Working Americans who reported recent or current change were more likely to say they experienced work-life conflict (39 percent vs. 12 percent for job interfering with non-work responsibilities and 32 percent vs. 7 percent for home and family responsibilities interfering with work), felt cynical and negative toward others during the workday (35 percent vs. 11 percent) and ate or smoked more during the workday than they did outside of work (29 percent vs. 8 percent).
The survey findings also show how workplace changes may affect employees’ attitudes and experiences on the job. Workers who reported being affected by organizational change currently or within the past year reported lower levels of job satisfaction compared with employees who reported no recent, current or anticipated changes (71 percent vs. 81 percent). 
And you may feel a little more than just stress when change occurs. Working Americans who reported recent or current change were almost three times more likely to say they don’t trust their employer (34 percent vs. 12 percent) and more than three times as likely to say they intend to seek employment outside the organization within the next year (46 percent vs. 15 percent) compared with those with no recent, current or anticipated change.
Underlying employee reactions to organizational change may be their perceptions of the motivation behind those changes and the likelihood of success, according to the survey.
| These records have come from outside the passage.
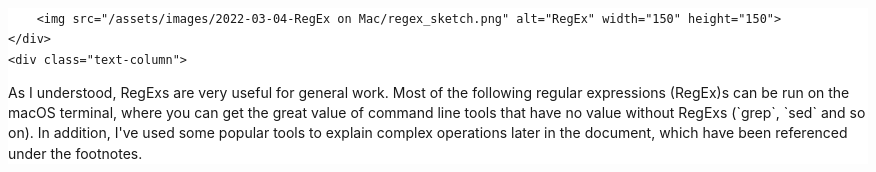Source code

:         <img src="/assets/images/2022-03-04-RegEx on Mac/regex_sketch.png" alt="RegEx" width="150" height="150">
    </div>
    <div class="text-column">
<p>As I understood, RegExs are very useful for general work. Most of the following regular expressions (RegEx)s can be run on the macOS terminal, where you can get the great value of command line tools that have no value without RegExs (`grep`, `sed` and so on). In addition, I've used some popular tools to explain complex operations later in the document, which have been referenced under the footnotes.</p>
    </div>
</div>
Almost a third of U.S. workers said they were cynical when it comes to changes, reporting that they believed management had a hidden agenda (29 percent), that their motives and intentions were different from what they said (31 percent) and that they tried to cover up the real reasons for the changes (28 percent). 
Working Americans also appeared skeptical when it comes to the outcomes of organizational changes. Only 4 in 10 employees (43 percent) had confidence that changes would have the desired effects and almost 3 in 10 doubted that changes would work as intended and achieve their goals (28 percent each).
“Change is inevitable in organizations, and when it happens, leadership often underestimates the impact those changes have on employees,” newswise.com quotes David W. Ballard, PsyD, MBA, head of APA’s Center for Organizational Excellence. “If they damage their relationship with employees, ratchet up stress levels and create a climate of negativity and cynicism in the process, managers can wind up undermining the very change efforts they’re trying to promote.”